#### [THE TASK]
Copy each record exactly as it reads, leaving out any pictures it holds.

_ _ _ _

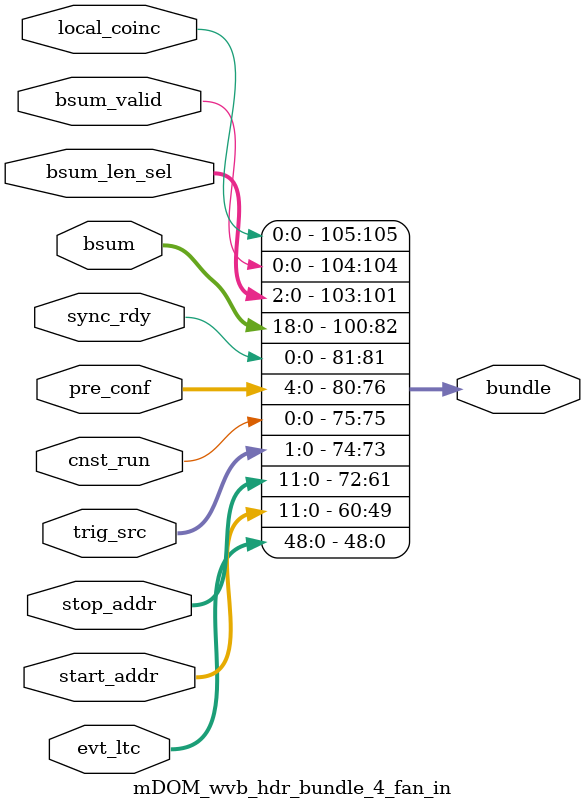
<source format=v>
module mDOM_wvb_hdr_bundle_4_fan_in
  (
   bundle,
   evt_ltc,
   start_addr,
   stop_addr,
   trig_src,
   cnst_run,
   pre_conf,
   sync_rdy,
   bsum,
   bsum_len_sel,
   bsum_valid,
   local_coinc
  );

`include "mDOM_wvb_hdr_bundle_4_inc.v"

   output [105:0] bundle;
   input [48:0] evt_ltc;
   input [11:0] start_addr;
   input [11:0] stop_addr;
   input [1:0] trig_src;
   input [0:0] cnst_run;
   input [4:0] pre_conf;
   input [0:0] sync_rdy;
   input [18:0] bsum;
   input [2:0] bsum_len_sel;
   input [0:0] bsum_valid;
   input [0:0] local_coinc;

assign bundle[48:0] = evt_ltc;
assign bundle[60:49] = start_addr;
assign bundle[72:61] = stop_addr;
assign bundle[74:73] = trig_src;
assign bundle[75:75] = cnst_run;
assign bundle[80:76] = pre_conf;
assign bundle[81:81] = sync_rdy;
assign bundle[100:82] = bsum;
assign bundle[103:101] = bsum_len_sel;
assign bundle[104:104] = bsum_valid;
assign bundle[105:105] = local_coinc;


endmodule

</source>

_ _ _ _

#### [WRITTEN RESPONSE]
<source format=v>
module mDOM_wvb_hdr_bundle_4_fan_in
  (
   bundle,
   evt_ltc,
   start_addr,
   stop_addr,
   trig_src,
   cnst_run,
   pre_conf,
   sync_rdy,
   bsum,
   bsum_len_sel,
   bsum_valid,
   local_coinc
  );

`include "mDOM_wvb_hdr_bundle_4_inc.v"

   output [105:0] bundle;
   input [48:0] evt_ltc;
   input [11:0] start_addr;
   input [11:0] stop_addr;
   input [1:0] trig_src;
   input [0:0] cnst_run;
   input [4:0] pre_conf;
   input [0:0] sync_rdy;
   input [18:0] bsum;
   input [2:0] bsum_len_sel;
   input [0:0] bsum_valid;
   input [0:0] local_coinc;

assign bundle[48:0] = evt_ltc;
assign bundle[60:49] = start_addr;
assign bundle[72:61] = stop_addr;
assign bundle[74:73] = trig_src;
assign bundle[75:75] = cnst_run;
assign bundle[80:76] = pre_conf;
assign bundle[81:81] = sync_rdy;
assign bundle[100:82] = bsum;
assign bundle[103:101] = bsum_len_sel;
assign bundle[104:104] = bsum_valid;
assign bundle[105:105] = local_coinc;


endmodule

</source>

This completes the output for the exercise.